What the task asks: Lay out the lines of all the entries below as a Markdown table with the columns Row and Line text, numbering each row and leaving out blank lines. Leave the pictures out of the table.

Data in this exercise:
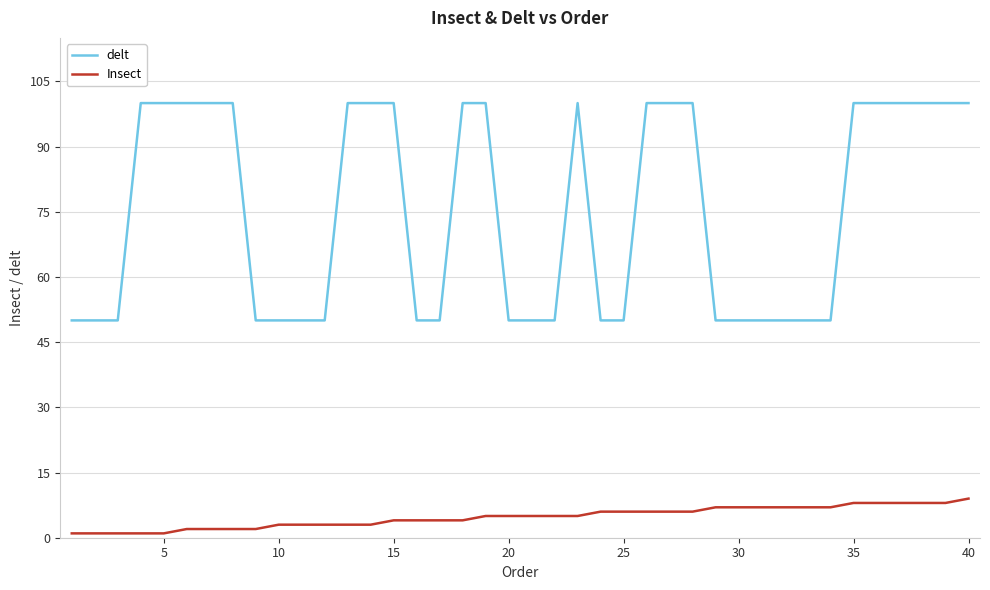

Which series has the widest spread of values?

delt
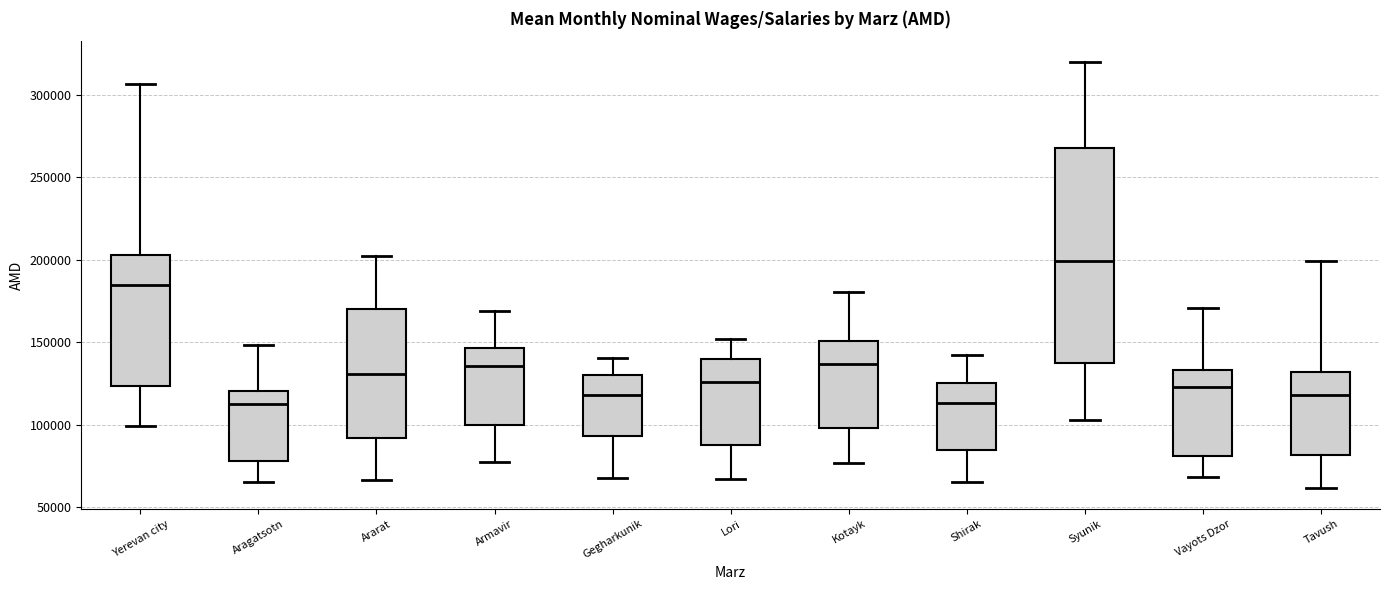

Reading left to right, transcribe this box plot: for each box, give where its median line is, the range the box spans, and where its two whiskers end, as read against the y-axis. The values are not printed on the chart, so give them approximately, as read against the axis.

Yerevan city: median 185000, box 125000 to 205000, whiskers 100000 to 305000
Aragatsotn: median 115000, box 80000 to 120000, whiskers 65000 to 150000
Ararat: median 130000, box 90000 to 170000, whiskers 65000 to 205000
Armavir: median 135000, box 100000 to 145000, whiskers 75000 to 170000
Gegharkunik: median 120000, box 95000 to 130000, whiskers 65000 to 140000
Lori: median 125000, box 85000 to 140000, whiskers 65000 to 150000
Kotayk: median 135000, box 100000 to 150000, whiskers 75000 to 180000
Shirak: median 115000, box 85000 to 125000, whiskers 65000 to 140000
Syunik: median 200000, box 135000 to 270000, whiskers 100000 to 320000
Vayots Dzor: median 125000, box 80000 to 135000, whiskers 70000 to 170000
Tavush: median 120000, box 80000 to 130000, whiskers 60000 to 200000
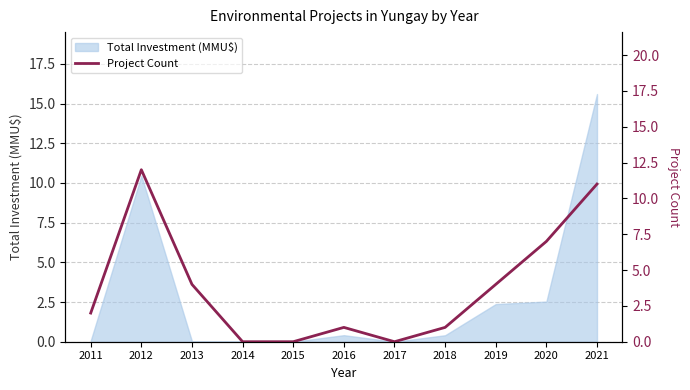

Count the number of categories in the chart.

11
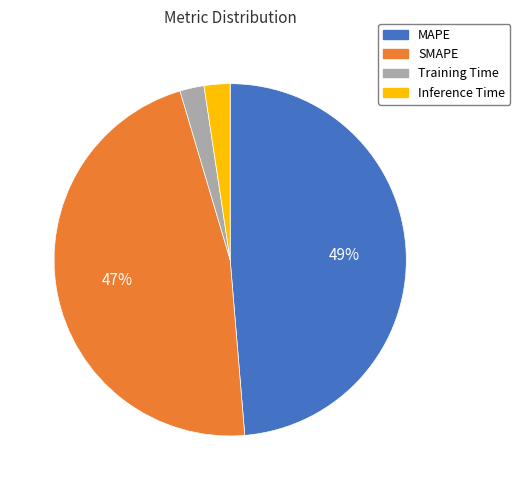

Is it true that Training Time is 2% of the pie?

True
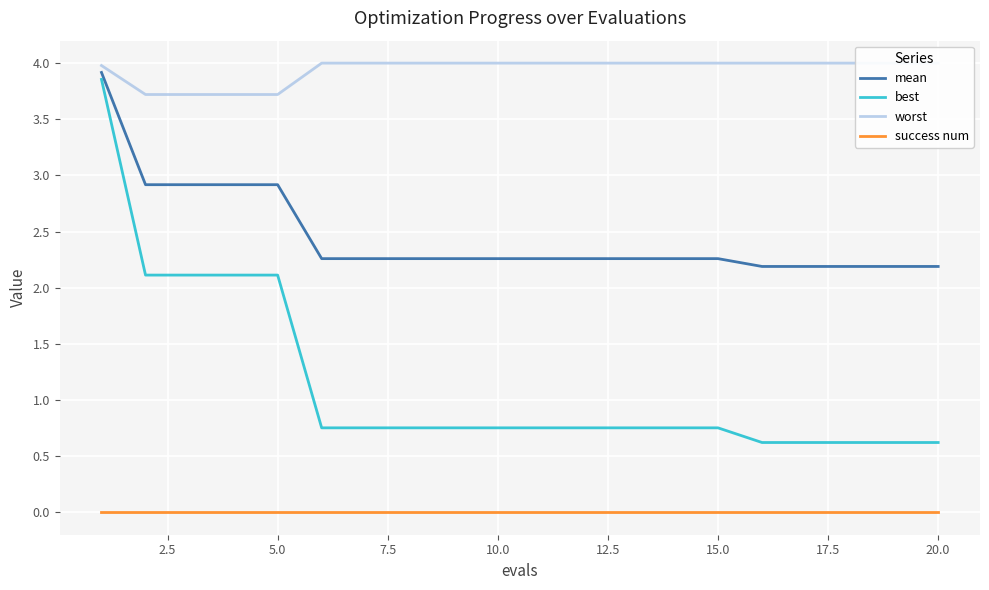

True or false: mean has a value of 2.9 at 5.0.

True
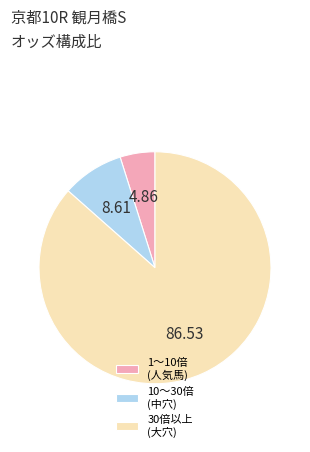

Between 1〜10倍 (人気馬) and 30倍以上 (大穴), which is larger?

30倍以上 (大穴)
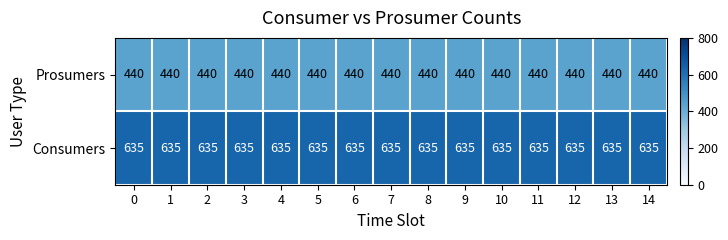

What value does the Consumers series have at 12?

635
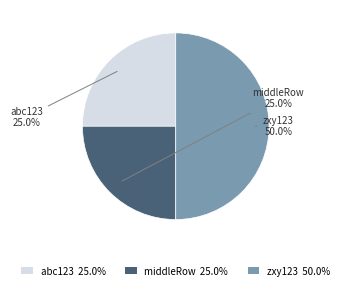

Does middleRow 25.0% represent more than half of the total?

No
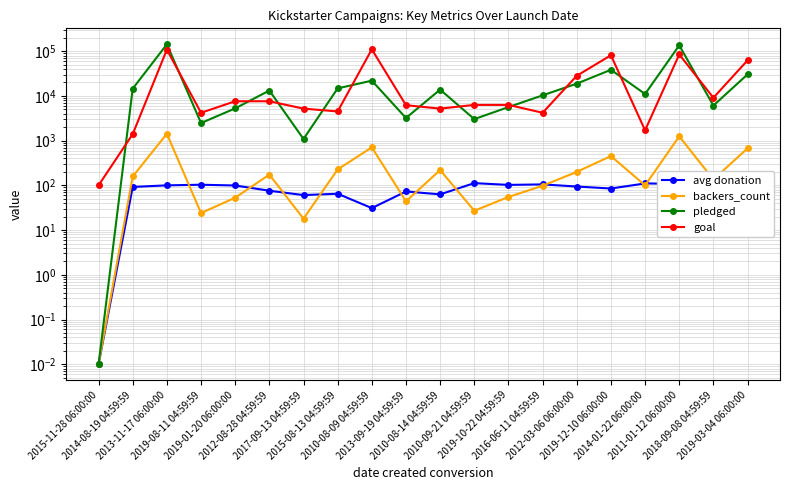

Where is goal nearest to the value 55100?

2019-03-04 06:00:00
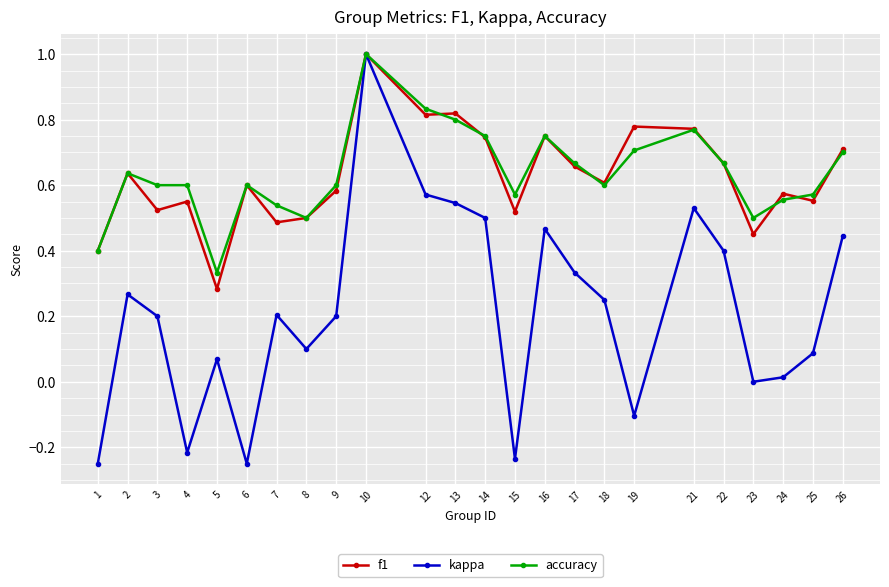

Which series has the widest spread of values?

kappa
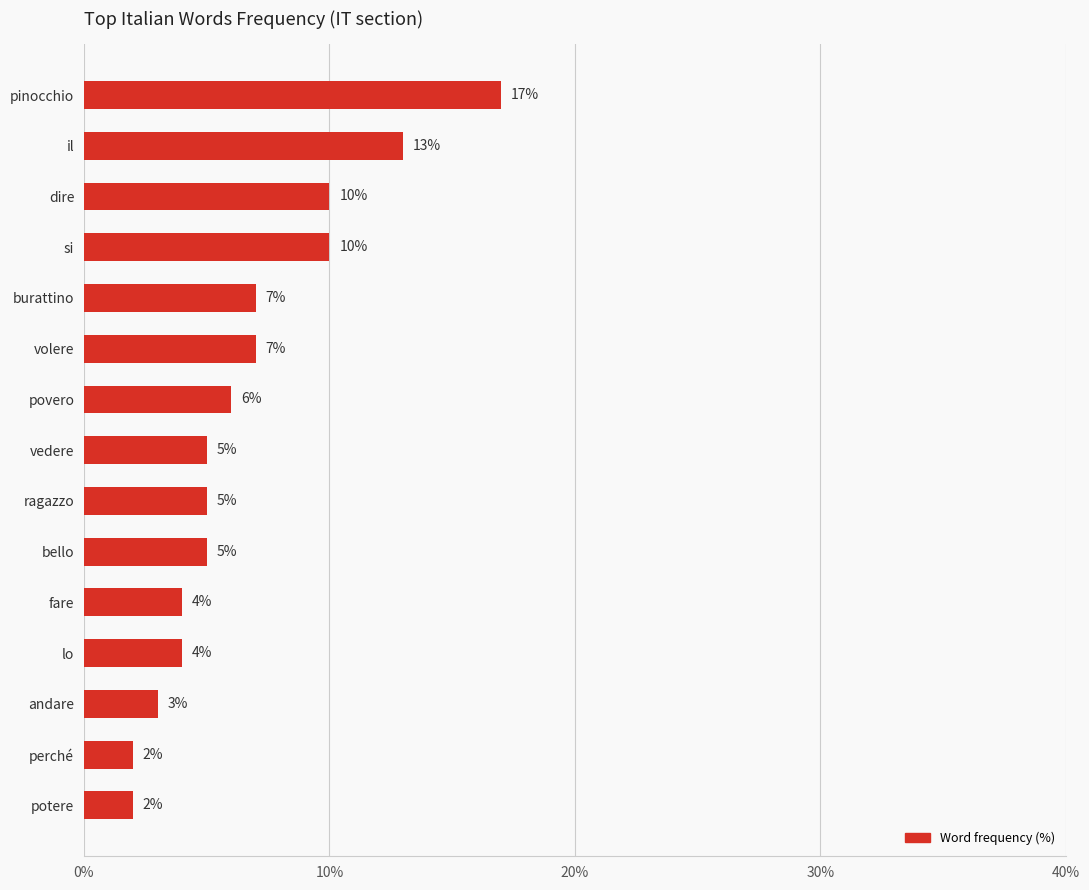

What is the maximum value shown in the chart?

17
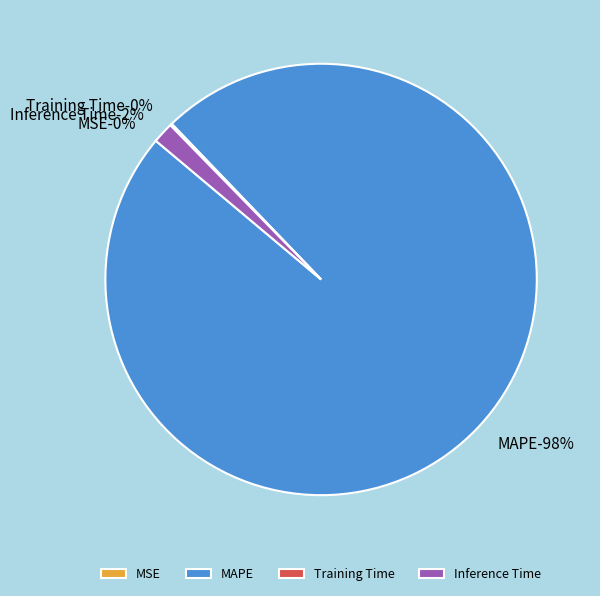

Is it true that MAPE is 88% of the pie?

False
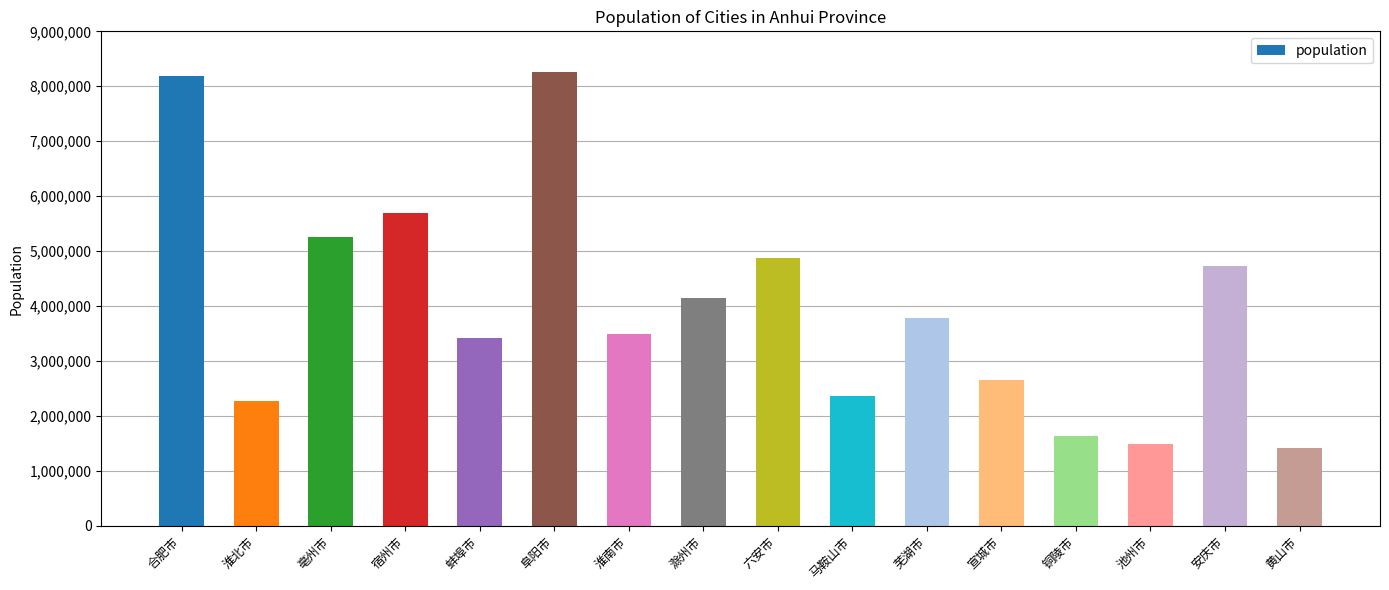

Reading left to right, extract all data points from this chart.

合肥市=8189000	淮北市=2270000	亳州市=5263000	宿州市=5700000	蚌埠市=3412000	阜阳市=8259000	淮南市=3490000	滁州市=4147000	六安市=4873000	马鞍山市=2361000	芜湖市=3778000	宣城市=2661000	铜陵市=1641000	池州市=1485000	安庆市=4723000	黄山市=1421000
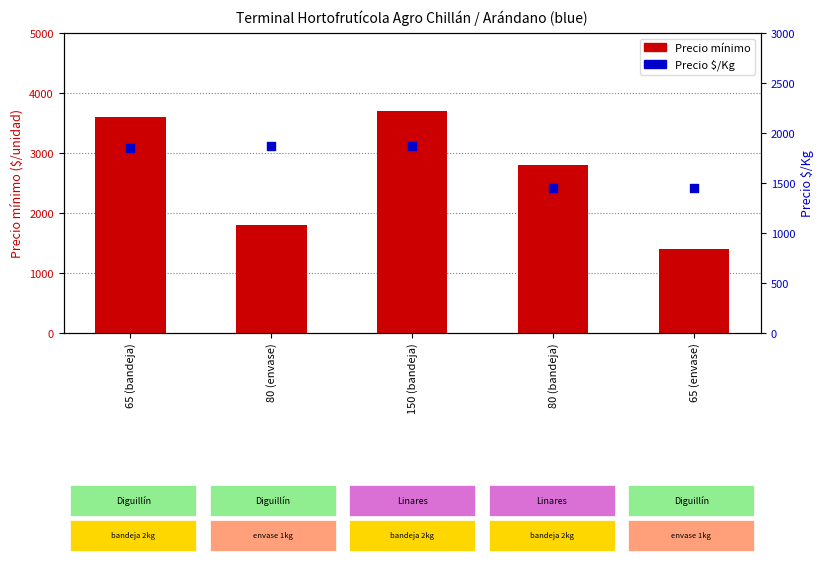

Which series has the widest spread of Y values?

Precio mínimo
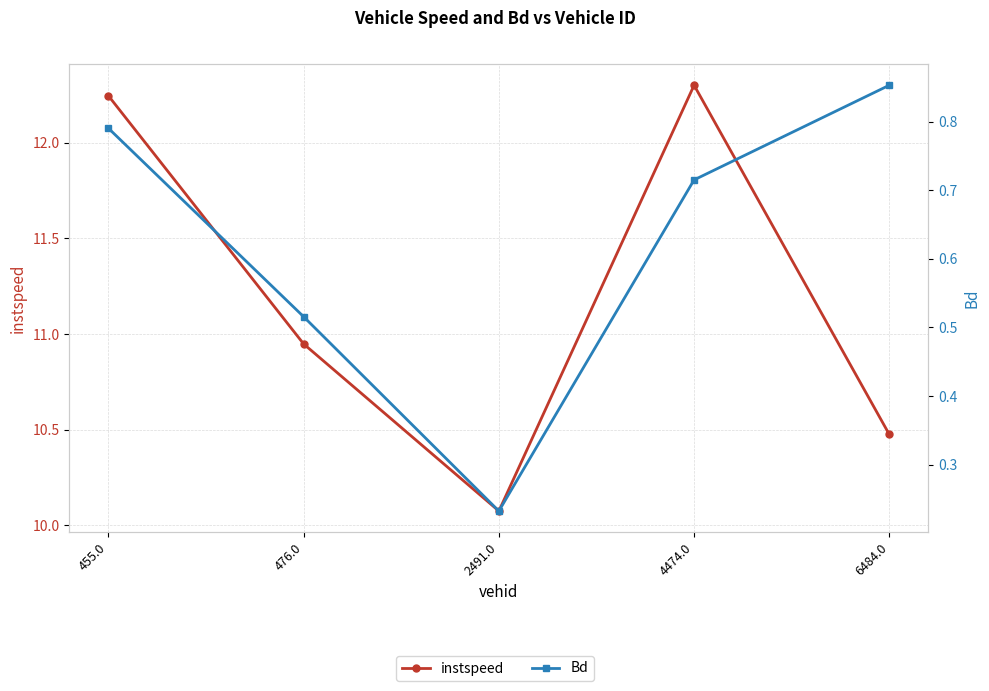

What is the difference between the maximum and minimum values in the Bd series?

0.6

Solution below:
| Row | Line text |
|---|---|
| 1 | Which series has the widest spread of values? |
| 2 | delt |
| 3 | Reading left to right, transcribe this box plot: for each box, give where its median line is, the range the box spans, and where its two whiskers end, as read against the y-axis. The values are not printed on the chart, so give them approximately, as read against the axis. |
| 4 | Yerevan city: median 185000, box 125000 to 205000, whiskers 100000 to 305000 |
| 5 | Aragatsotn: median 115000, box 80000 to 120000, whiskers 65000 to 150000 |
| 6 | Ararat: median 130000, box 90000 to 170000, whiskers 65000 to 205000 |
| 7 | Armavir: median 135000, box 100000 to 145000, whiskers 75000 to 170000 |
| 8 | Gegharkunik: median 120000, box 95000 to 130000, whiskers 65000 to 140000 |
| 9 | Lori: median 125000, box 85000 to 140000, whiskers 65000 to 150000 |
| 10 | Kotayk: median 135000, box 100000 to 150000, whiskers 75000 to 180000 |
| 11 | Shirak: median 115000, box 85000 to 125000, whiskers 65000 to 140000 |
| 12 | Syunik: median 200000, box 135000 to 270000, whiskers 100000 to 320000 |
| 13 | Vayots Dzor: median 125000, box 80000 to 135000, whiskers 70000 to 170000 |
| 14 | Tavush: median 120000, box 80000 to 130000, whiskers 60000 to 200000 |
| 15 | Count the number of categories in the chart. |
| 16 | 11 |
| 17 | Is it true that Training Time is 2% of the pie? |
| 18 | True |
| 19 | True or false: mean has a value of 2.9 at 5.0. |
| 20 | True |
| 21 | Between 1〜10倍 (人気馬) and 30倍以上 (大穴), which is larger? |
| 22 | 30倍以上 (大穴) |
| 23 | What value does the Consumers series have at 12? |
| 24 | 635 |
| 25 | Does middleRow 25.0% represent more than half of the total? |
| 26 | No |
| 27 | Where is goal nearest to the value 55100? |
| 28 | 2019-03-04 06:00:00 |
| 29 | Which series has the widest spread of values? |
| 30 | kappa |
| 31 | What is the maximum value shown in the chart? |
| 32 | 17 |
| 33 | Is it true that MAPE is 88% of the pie? |
| 34 | False |
| 35 | Reading left to right, extract all data points from this chart. |
| 36 | 合肥市=8189000	淮北市=2270000	亳州市=5263000	宿州市=5700000	蚌埠市=3412000	阜阳市=8259000	淮南市=3490000	滁州市=4147000	六安市=4873000	马鞍山市=2361000	芜湖市=3778000	宣城市=2661000	铜陵市=1641000	池州市=1485000	安庆市=4723000	黄山市=1421000 |
| 37 | Which series has the widest spread of Y values? |
| 38 | Precio mínimo |
| 39 | What is the difference between the maximum and minimum values in the Bd series? |
| 40 | 0.6 |